Requirement =
In the records that follow, find the line with "middle tip: (351, 211)"; from there, retype every line exactly through the line with "thumb cmc: (345, 255)", which also belongs to the answer.

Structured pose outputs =
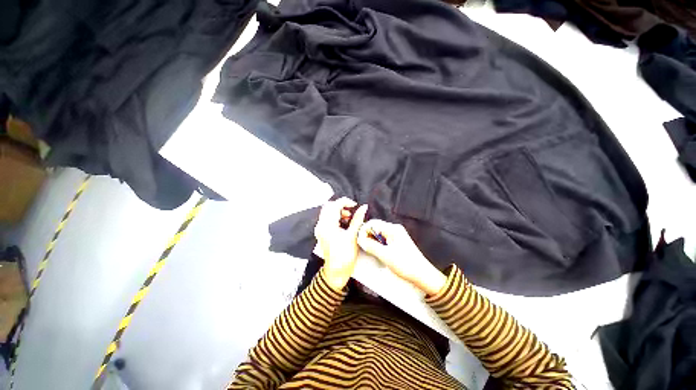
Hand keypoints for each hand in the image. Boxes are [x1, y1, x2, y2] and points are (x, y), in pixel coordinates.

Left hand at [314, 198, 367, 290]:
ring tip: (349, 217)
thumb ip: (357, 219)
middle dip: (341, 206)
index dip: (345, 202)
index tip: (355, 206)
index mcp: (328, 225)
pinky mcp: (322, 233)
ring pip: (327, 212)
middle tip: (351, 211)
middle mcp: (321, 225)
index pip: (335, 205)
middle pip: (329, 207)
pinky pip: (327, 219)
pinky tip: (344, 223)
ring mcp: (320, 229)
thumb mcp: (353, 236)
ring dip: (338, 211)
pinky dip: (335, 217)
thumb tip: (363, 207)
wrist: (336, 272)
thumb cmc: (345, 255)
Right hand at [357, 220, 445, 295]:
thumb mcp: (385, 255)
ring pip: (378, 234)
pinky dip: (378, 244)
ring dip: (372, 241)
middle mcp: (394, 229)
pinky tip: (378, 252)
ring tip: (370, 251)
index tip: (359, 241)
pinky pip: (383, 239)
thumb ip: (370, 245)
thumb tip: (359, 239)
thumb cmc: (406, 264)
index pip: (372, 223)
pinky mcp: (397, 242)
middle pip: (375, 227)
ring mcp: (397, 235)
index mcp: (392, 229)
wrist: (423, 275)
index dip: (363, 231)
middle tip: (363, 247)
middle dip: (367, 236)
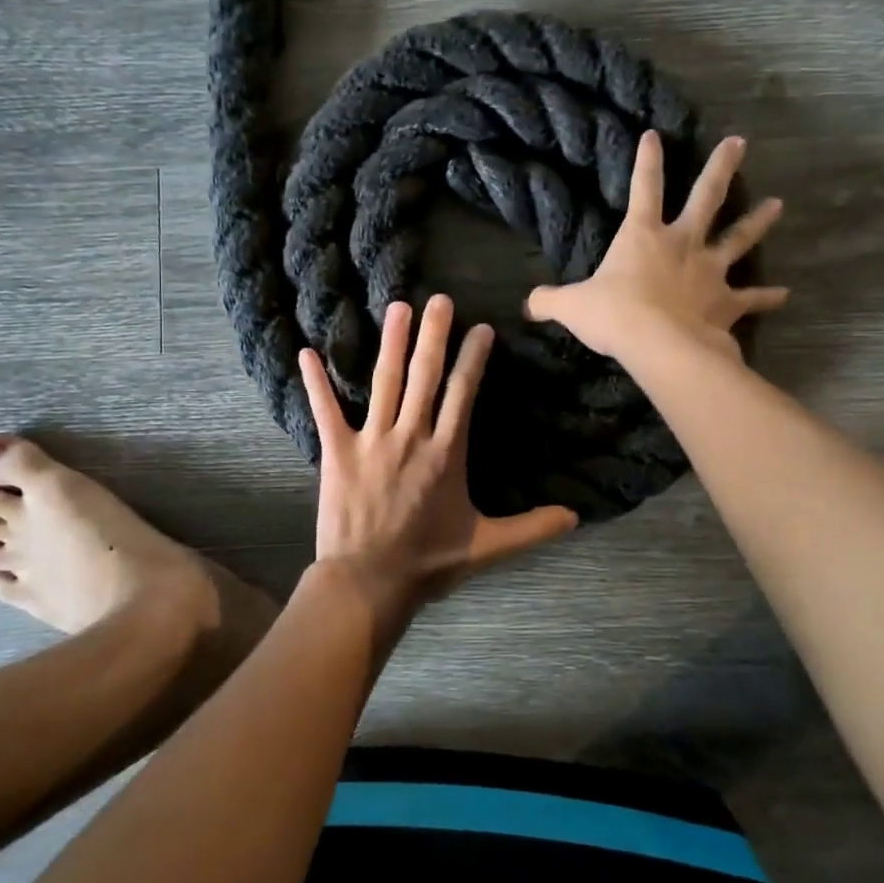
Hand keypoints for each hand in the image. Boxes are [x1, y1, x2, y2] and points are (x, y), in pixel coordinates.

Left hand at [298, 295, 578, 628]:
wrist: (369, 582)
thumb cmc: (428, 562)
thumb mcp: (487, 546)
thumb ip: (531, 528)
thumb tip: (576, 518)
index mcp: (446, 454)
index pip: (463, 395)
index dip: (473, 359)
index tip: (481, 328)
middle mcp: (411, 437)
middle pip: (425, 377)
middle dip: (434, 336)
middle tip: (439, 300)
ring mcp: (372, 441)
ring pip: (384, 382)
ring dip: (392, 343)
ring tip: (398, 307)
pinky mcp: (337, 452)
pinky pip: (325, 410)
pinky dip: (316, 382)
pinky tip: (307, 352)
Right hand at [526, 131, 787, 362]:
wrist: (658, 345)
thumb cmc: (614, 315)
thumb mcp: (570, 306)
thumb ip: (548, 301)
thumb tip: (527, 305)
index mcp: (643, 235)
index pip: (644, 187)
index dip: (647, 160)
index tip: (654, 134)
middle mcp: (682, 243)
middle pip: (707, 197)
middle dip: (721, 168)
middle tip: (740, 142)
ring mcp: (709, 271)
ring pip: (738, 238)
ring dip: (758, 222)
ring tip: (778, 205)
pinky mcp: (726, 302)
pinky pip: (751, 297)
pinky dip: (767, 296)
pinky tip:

---

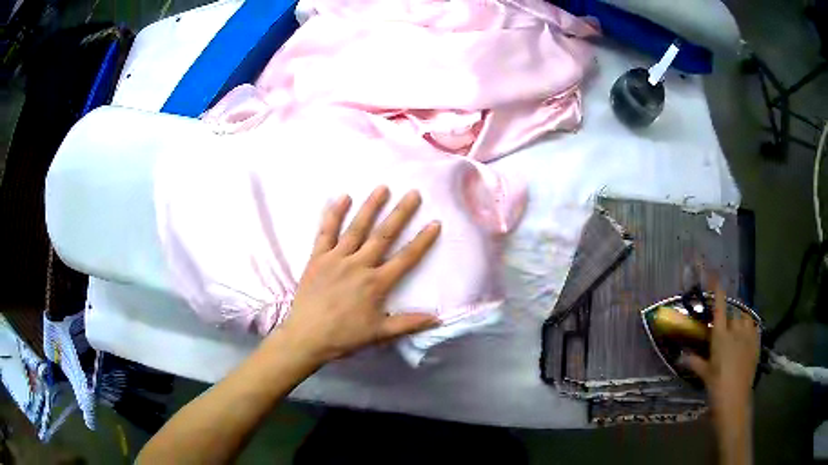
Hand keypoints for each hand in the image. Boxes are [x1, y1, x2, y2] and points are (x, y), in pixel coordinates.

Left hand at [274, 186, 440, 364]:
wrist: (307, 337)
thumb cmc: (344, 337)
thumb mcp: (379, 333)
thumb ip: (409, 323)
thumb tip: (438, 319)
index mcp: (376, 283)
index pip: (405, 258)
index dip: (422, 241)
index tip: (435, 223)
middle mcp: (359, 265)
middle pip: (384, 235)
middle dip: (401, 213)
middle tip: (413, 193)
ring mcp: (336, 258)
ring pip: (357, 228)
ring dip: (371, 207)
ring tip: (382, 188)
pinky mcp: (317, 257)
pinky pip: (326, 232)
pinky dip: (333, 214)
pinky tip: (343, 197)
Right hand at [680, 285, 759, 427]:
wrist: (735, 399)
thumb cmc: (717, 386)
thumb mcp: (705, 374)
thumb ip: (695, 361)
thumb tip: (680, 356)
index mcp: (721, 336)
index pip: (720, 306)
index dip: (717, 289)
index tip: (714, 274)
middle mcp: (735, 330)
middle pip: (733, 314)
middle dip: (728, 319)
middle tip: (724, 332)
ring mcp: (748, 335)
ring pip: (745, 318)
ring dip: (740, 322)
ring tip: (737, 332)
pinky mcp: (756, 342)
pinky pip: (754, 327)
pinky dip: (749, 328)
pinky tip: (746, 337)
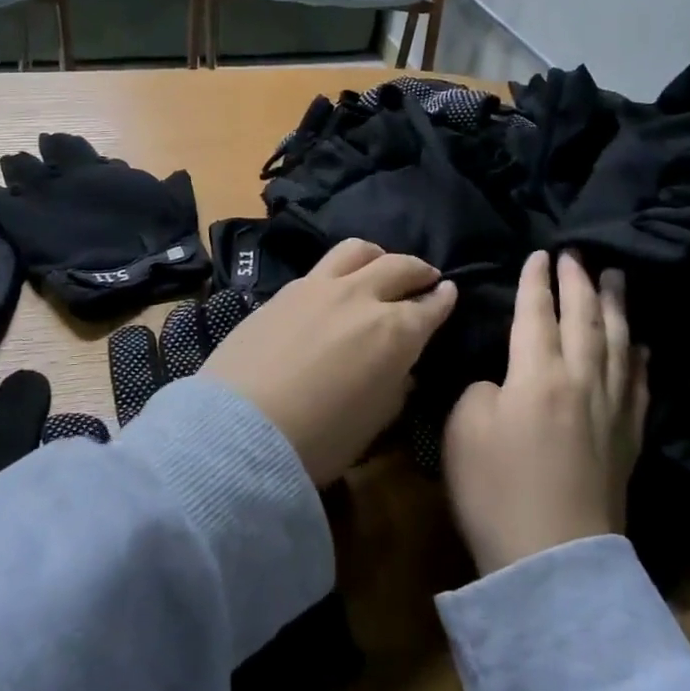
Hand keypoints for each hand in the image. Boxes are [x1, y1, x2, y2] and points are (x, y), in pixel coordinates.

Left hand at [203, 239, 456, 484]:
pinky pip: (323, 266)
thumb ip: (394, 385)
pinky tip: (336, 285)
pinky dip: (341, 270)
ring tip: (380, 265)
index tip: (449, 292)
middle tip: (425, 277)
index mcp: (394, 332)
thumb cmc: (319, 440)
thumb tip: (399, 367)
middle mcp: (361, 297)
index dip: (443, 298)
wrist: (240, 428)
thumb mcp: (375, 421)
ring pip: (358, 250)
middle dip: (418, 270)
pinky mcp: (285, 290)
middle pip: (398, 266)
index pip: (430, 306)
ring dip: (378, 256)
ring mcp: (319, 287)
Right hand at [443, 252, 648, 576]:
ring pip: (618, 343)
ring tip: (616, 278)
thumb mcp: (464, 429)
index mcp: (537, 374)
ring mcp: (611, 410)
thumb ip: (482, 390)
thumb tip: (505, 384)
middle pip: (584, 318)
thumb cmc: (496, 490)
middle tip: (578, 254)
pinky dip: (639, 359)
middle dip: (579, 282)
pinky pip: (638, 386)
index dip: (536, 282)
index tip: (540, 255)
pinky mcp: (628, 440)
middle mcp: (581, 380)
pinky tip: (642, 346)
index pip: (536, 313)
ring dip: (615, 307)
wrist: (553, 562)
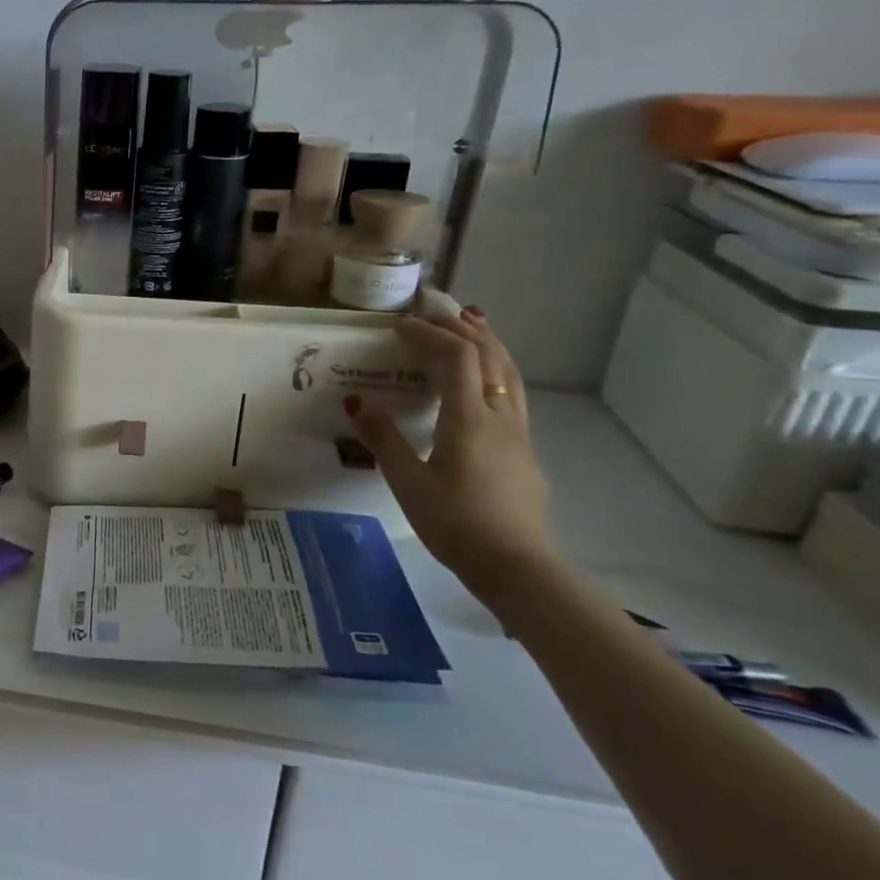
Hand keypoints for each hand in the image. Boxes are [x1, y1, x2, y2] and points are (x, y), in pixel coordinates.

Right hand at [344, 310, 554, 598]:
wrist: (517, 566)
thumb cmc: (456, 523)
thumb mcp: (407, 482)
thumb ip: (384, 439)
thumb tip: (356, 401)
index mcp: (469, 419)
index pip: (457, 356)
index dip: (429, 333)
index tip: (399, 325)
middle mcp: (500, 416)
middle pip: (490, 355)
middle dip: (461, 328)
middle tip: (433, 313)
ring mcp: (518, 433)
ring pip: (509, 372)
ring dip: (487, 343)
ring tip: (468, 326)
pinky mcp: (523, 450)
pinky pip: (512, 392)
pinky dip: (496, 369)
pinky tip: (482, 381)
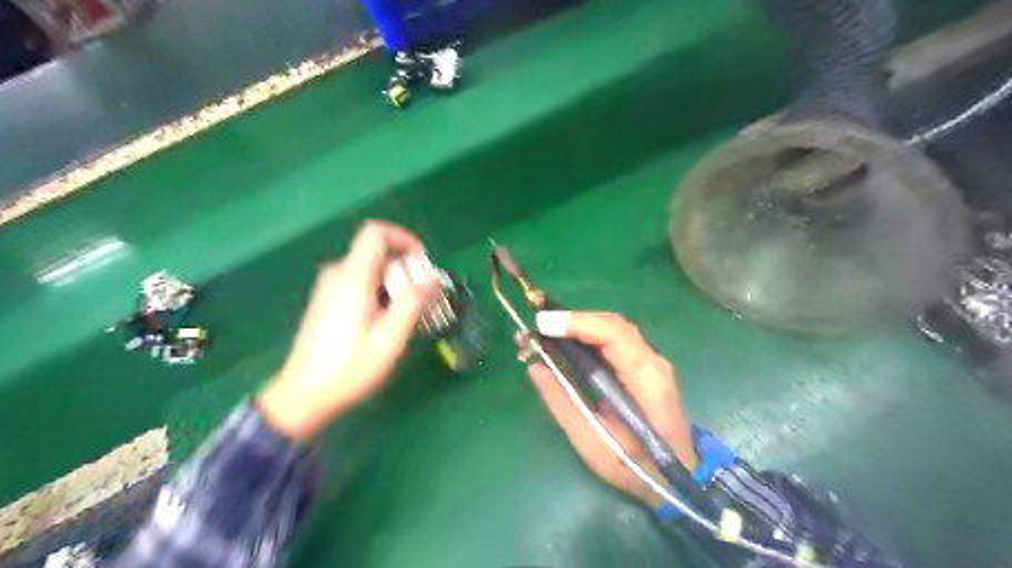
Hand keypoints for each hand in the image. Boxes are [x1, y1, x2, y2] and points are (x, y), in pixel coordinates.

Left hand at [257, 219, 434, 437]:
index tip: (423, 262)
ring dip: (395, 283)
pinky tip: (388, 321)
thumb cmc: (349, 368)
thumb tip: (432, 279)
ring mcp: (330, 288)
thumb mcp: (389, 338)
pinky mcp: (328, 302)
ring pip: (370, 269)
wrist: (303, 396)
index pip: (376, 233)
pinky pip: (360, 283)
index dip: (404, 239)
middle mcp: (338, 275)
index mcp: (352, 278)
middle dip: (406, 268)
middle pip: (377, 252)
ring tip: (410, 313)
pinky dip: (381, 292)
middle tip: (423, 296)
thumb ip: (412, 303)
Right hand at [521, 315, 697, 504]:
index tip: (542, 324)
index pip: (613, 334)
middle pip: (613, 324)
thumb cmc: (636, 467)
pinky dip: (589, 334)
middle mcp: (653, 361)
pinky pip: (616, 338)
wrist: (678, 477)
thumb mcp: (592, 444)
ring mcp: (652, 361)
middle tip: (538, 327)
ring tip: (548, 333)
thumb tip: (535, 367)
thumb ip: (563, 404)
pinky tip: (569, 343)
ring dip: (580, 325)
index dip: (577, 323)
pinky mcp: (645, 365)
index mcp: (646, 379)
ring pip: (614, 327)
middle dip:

Problem solution =
middle tip: (351, 211)
middle mcp: (321, 225)
index pip: (335, 205)
middle pip: (329, 207)
pinky pip: (327, 219)
pinky tip: (344, 223)
ring mcp: (320, 229)
thumb mcp: (353, 236)
ring dip: (338, 211)
pinky dip: (335, 217)
thumb tip: (363, 207)
wrist: (336, 272)
thumb cmc: (345, 255)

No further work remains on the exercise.